Folding trees and efficient color coding

Folds are convenient and efficient abstractions of recursive patterns for processing data structures. In 1984 John Hughes wrote “Why functional programming matters”, in which he presents very good arguments for thinking about programming in terms like folds. In fact, many popular programming languages, even though they are not functional, provide some forms of folding, typically by functions called map and reduce that work on lists. Any recursive data structure (and a list is such a thing) can be “folded” over. OCaml code for folding over trees can be written as follows:

(* a tree is a pair consisting of a label and a list of subtrees *)
type tree = Node of (int * tree list)

(* tree fold *)
let rec treefold f g z tree =
  let rec treefolds f g z subtrees = match subtrees with
    |  [] -> z
    | (x::xs) -> g (treefold f g z x) (treefolds f g z xs) in
  match tree with Node(label, subtrees) -> f label (treefolds f g z subtrees)

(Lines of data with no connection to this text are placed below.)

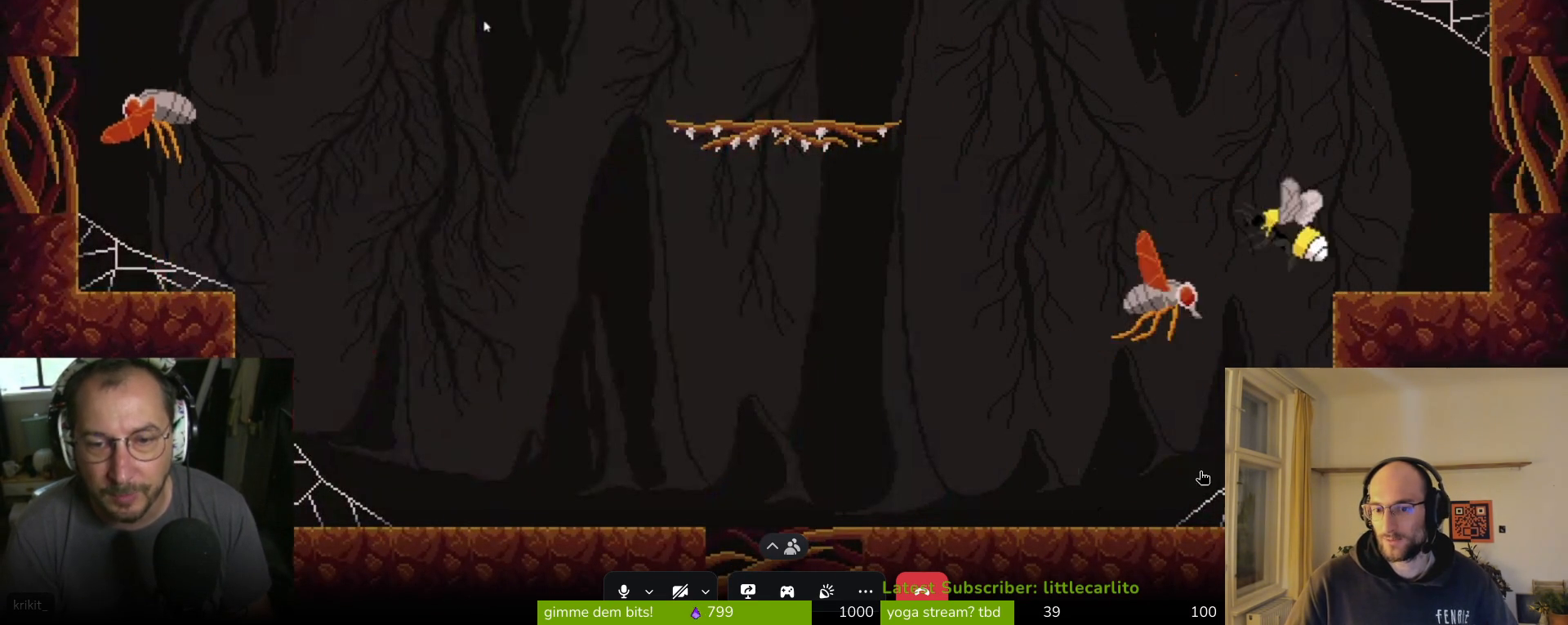
{"buttons": [], "left_stick": "right", "right_stick": "center", "events": [[33, "CROSS", "down"], [100, "CROSS", "up"], [300, "CROSS", "down"], [367, "CROSS", "up"], [433, "CROSS", "down"], [500, "CROSS", "up"], [500, "left_stick", "right"]]}
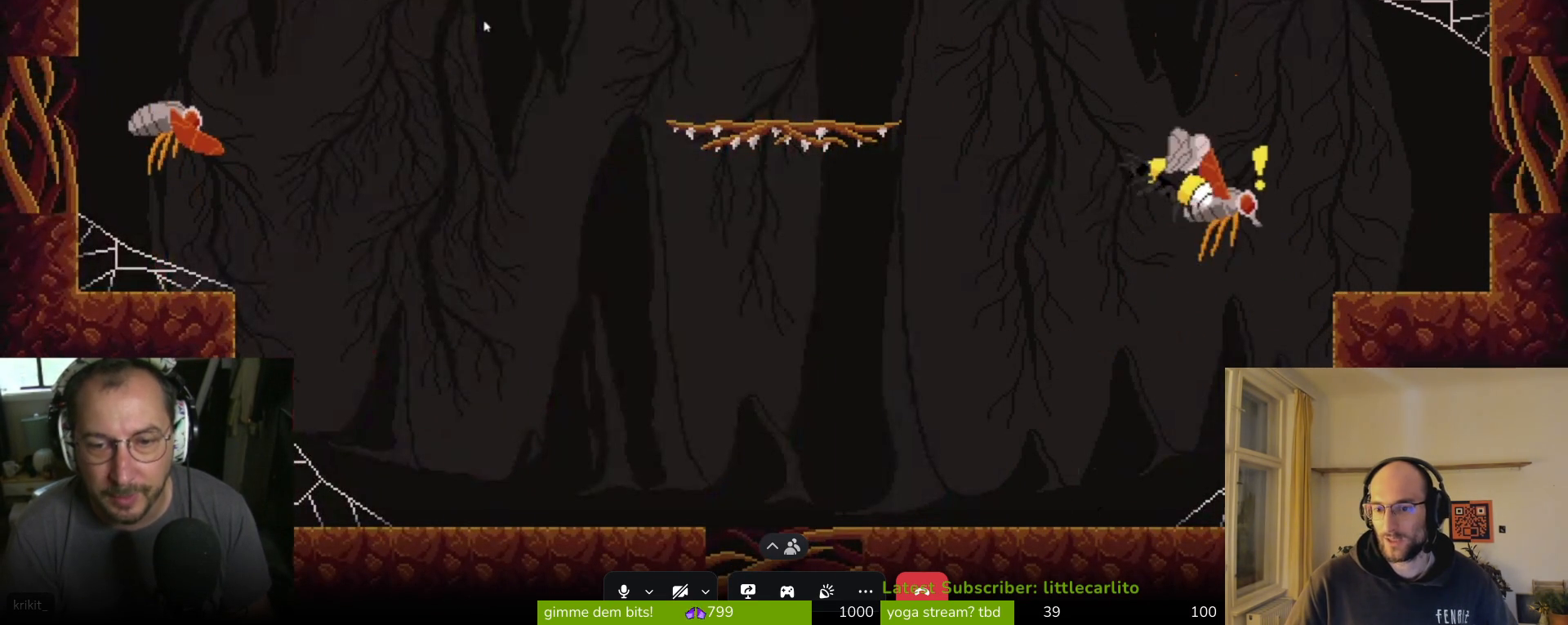
{"buttons": [], "left_stick": "up-right", "right_stick": "center", "events": [[100, "CIRCLE", "down"], [200, "R1", "down"], [300, "R1", "up"], [367, "CIRCLE", "up"], [467, "left_stick", "up-right"]]}
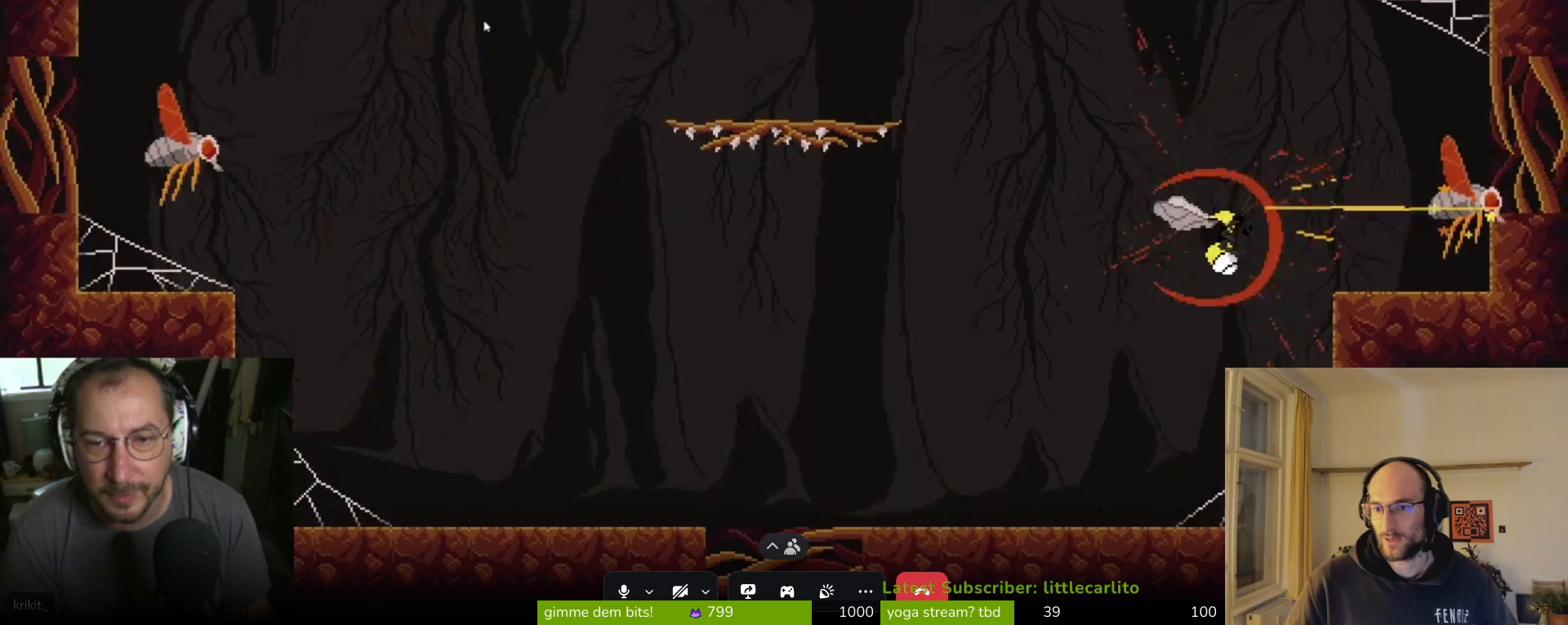
{"buttons": ["CROSS"], "left_stick": "center", "right_stick": "center", "events": [[233, "left_stick", "up"], [367, "left_stick", "center"], [433, "CROSS", "down"]]}
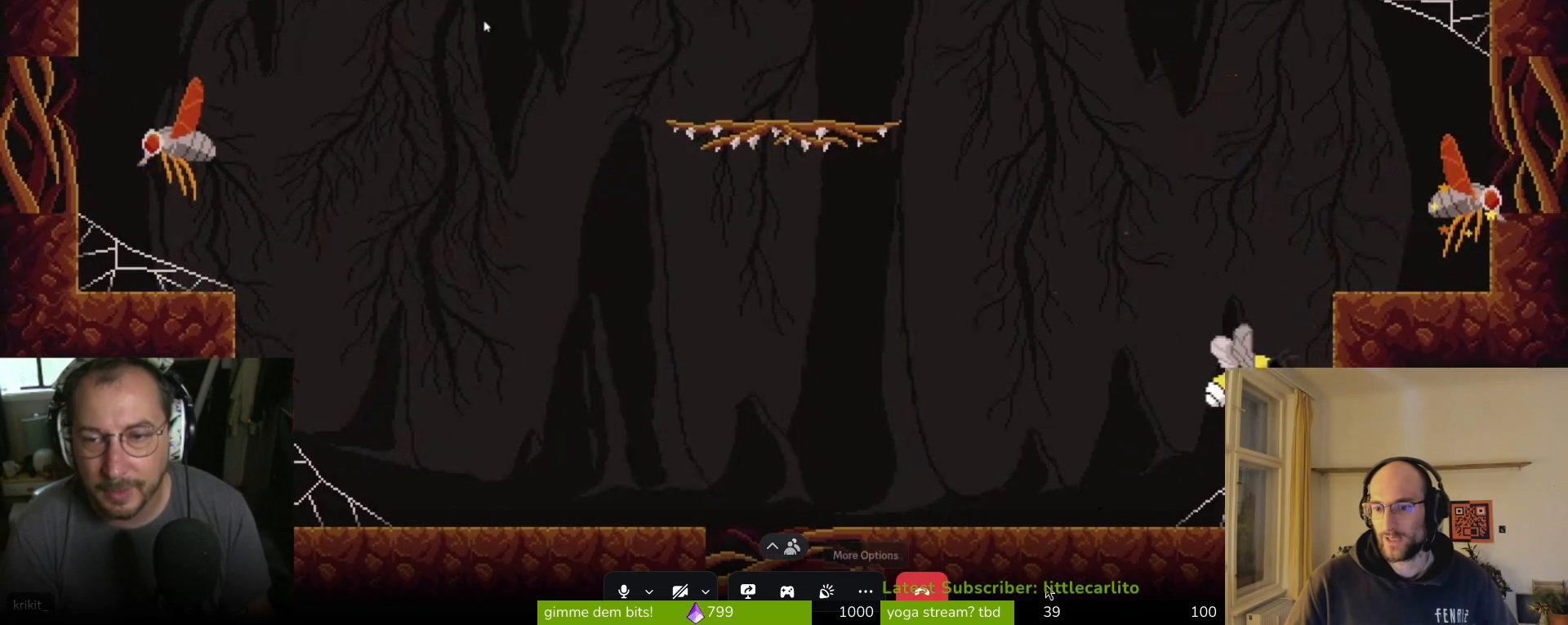
{"buttons": ["CROSS"], "left_stick": "up-right", "right_stick": "center", "events": [[67, "left_stick", "right"], [300, "CROSS", "up"], [333, "CROSS", "down"], [333, "left_stick", "up-right"]]}
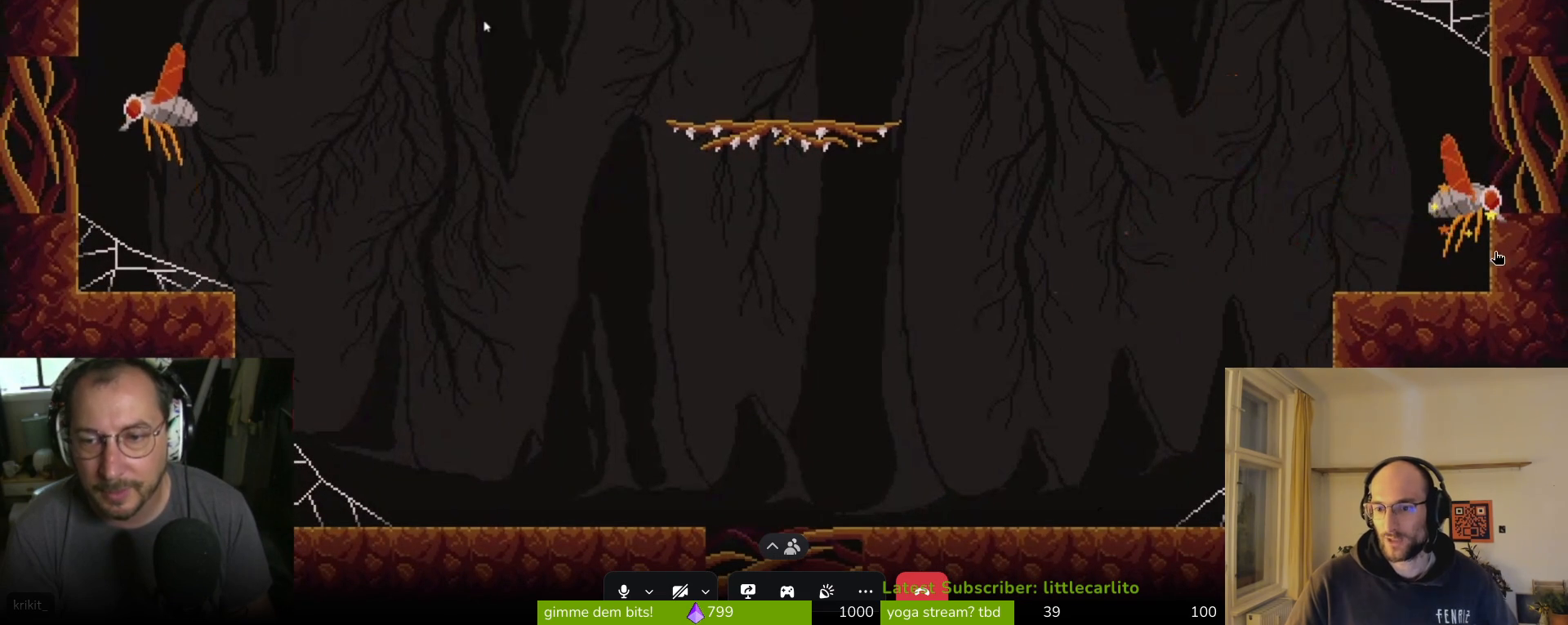
{"buttons": ["CROSS"], "left_stick": "up-right", "right_stick": "center", "events": [[167, "CROSS", "up"], [267, "CROSS", "down"]]}
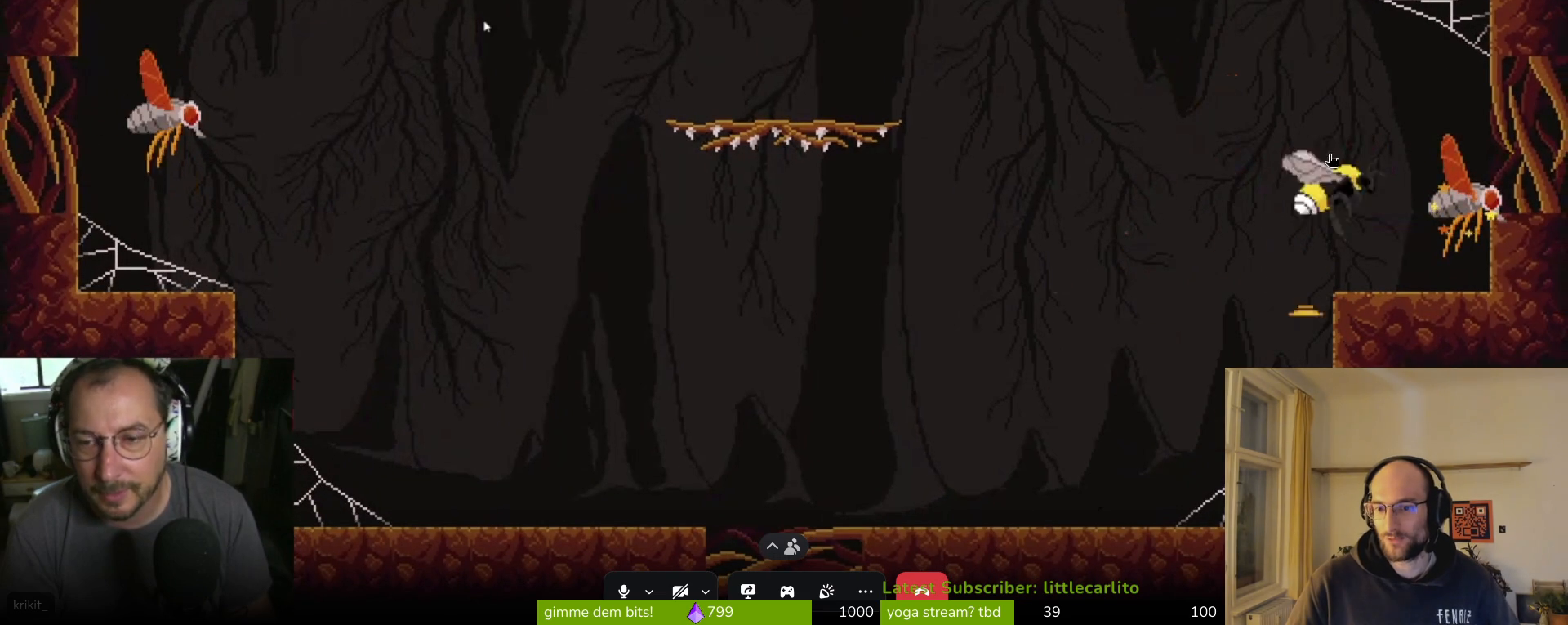
{"buttons": [], "left_stick": "down", "right_stick": "center", "events": [[200, "CROSS", "up"], [200, "left_stick", "down-right"], [267, "CIRCLE", "down"], [267, "left_stick", "down"], [400, "CIRCLE", "up"]]}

The attraction of folds is that they make it easy to implement different transformations of data structures. For example a function that returns the vertices of a tree in pre-order can be written using treefold as:

let preorder = treefold List.cons (@) [];;

I wrote above code as a part of a function that compiles trees into abstract machine instructions that given streams of labels compute a function over an implicitly reconstructed tree labeled by the labels taken from each stream. The motivation for this was a functional implementation of Color Coding. A description of the algorithm and its implementation can be found in the short write-up Quickly pulling a tree out of a stream.